Required action: From the line containing "Koolhydraatarm" to the last line of the records, reproduce every line exactly and print nothing else.

=== Source material ===

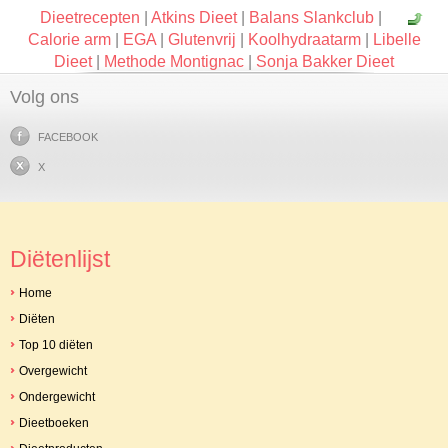
Dieetrecepten
|
Atkins Dieet
|
Balans Slankclub
|
Calorie arm
|
EGA
|
Glutenvrij
|
Koolhydraatarm
|
Libelle
Dieet
|
Methode Montignac
|
Sonja Bakker Dieet
Volg ons
FACEBOOK
X
Diëtenlijst
Home
Diëten
Top 10 diëten
Overgewicht
Ondergewicht
Dieetboeken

===

Response to the exercise:
Koolhydraatarm
|
Libelle
Dieet
|
Methode Montignac
|
Sonja Bakker Dieet
Volg ons
FACEBOOK
X
Diëtenlijst
Home
Diëten
Top 10 diëten
Overgewicht
Ondergewicht
Dieetboeken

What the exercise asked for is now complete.